→ **Source information**:
......
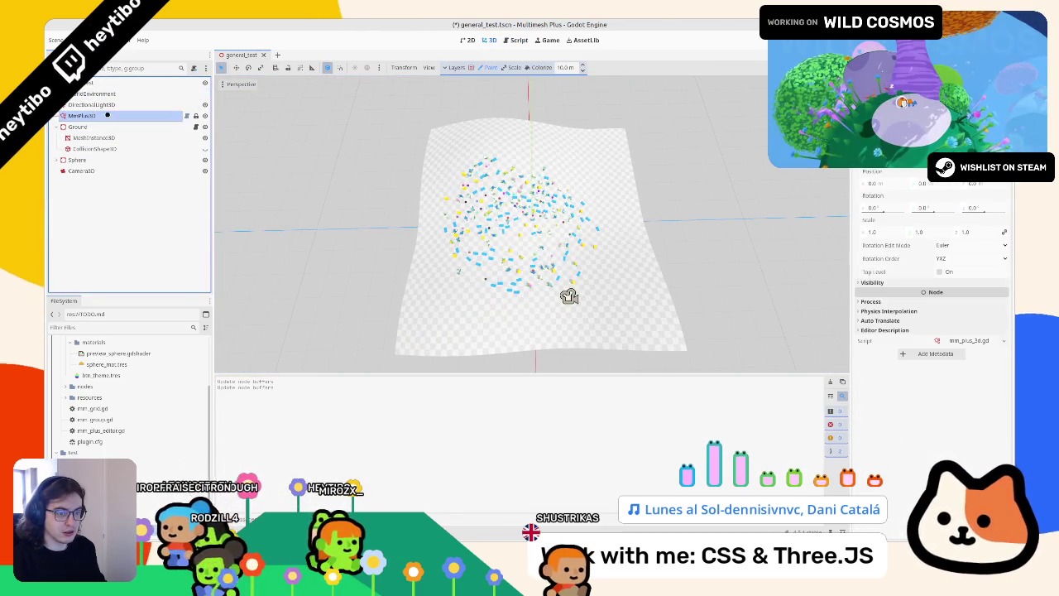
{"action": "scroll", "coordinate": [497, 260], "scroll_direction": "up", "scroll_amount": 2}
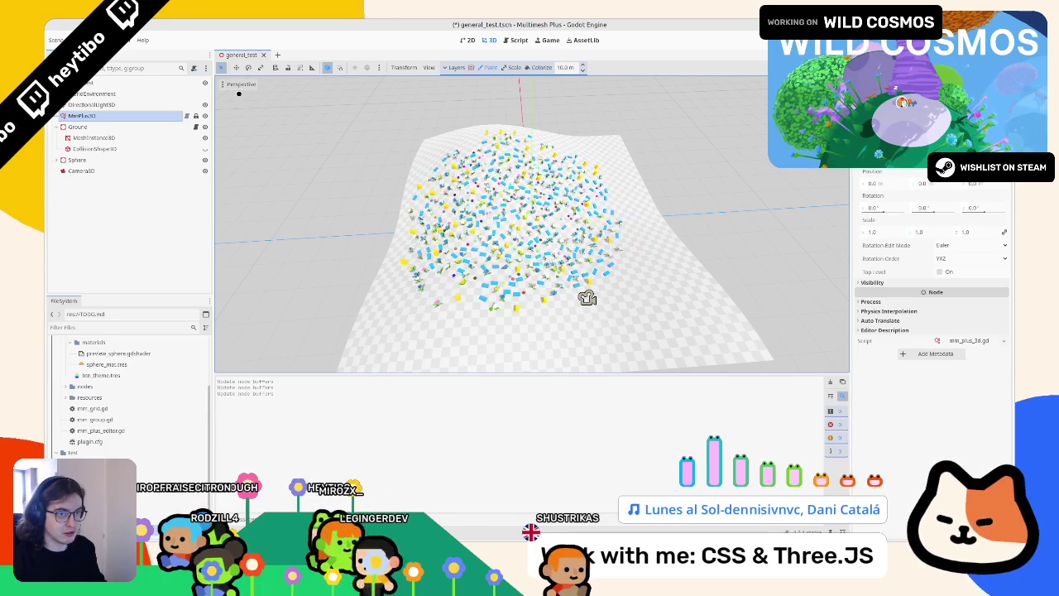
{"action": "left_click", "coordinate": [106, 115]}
......
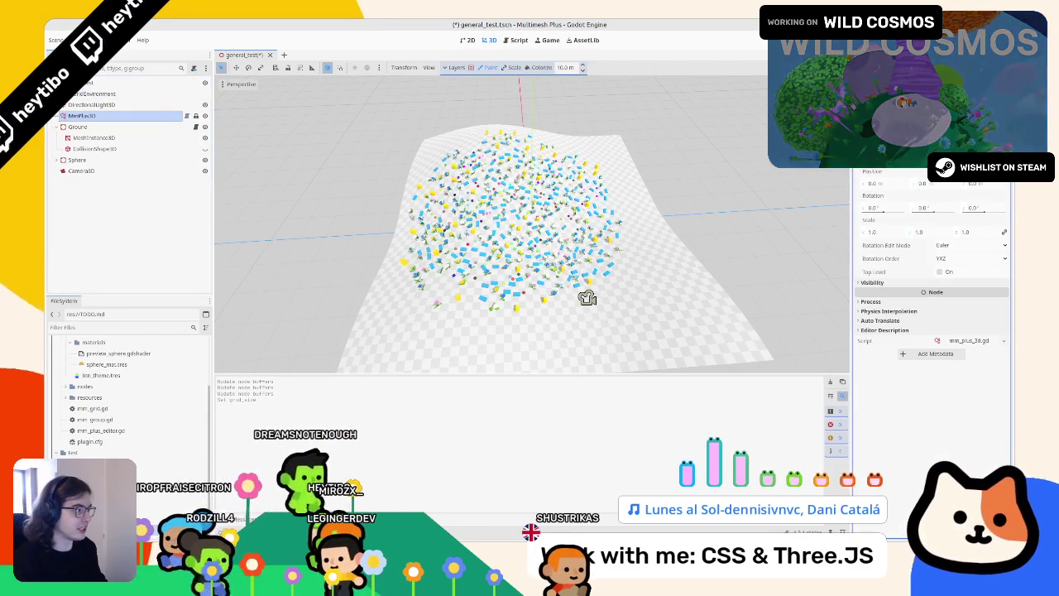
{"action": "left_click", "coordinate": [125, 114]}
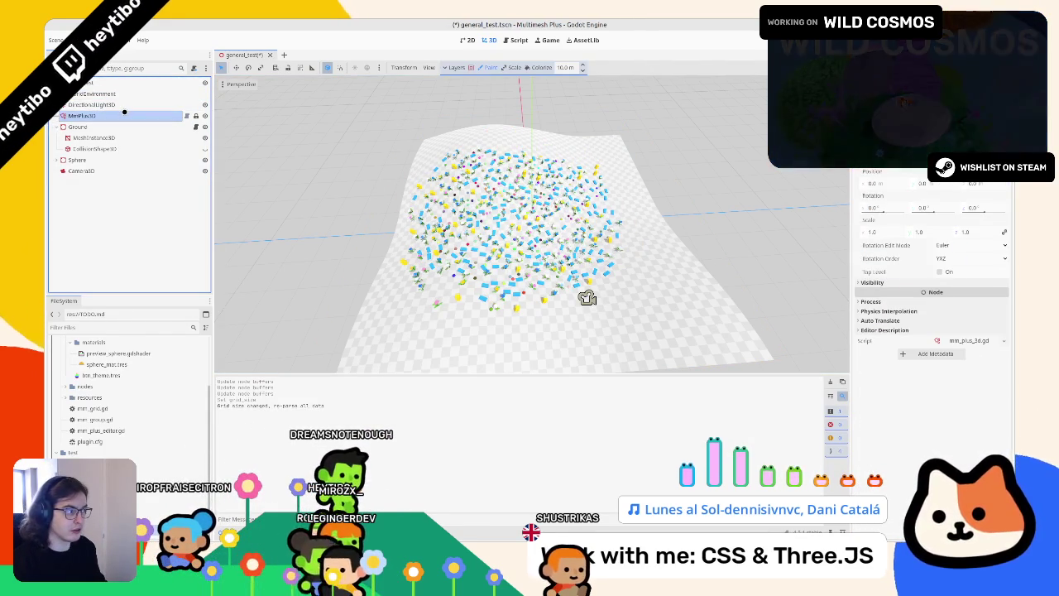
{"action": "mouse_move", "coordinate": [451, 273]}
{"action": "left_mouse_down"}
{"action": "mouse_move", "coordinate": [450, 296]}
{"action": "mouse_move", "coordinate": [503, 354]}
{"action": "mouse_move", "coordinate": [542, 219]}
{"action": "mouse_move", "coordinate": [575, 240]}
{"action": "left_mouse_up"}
......
→ **What you have to do**: Look through the material above for the word "coordinate" and copy every line that has it.

→ **Answer to this task**:
{"action": "scroll", "coordinate": [497, 260], "scroll_direction": "up", "scroll_amount": 2}
{"action": "left_click", "coordinate": [106, 115]}
{"action": "left_click", "coordinate": [125, 114]}
{"action": "mouse_move", "coordinate": [451, 273]}
{"action": "mouse_move", "coordinate": [450, 296]}
{"action": "mouse_move", "coordinate": [503, 354]}
{"action": "mouse_move", "coordinate": [542, 219]}
{"action": "mouse_move", "coordinate": [575, 240]}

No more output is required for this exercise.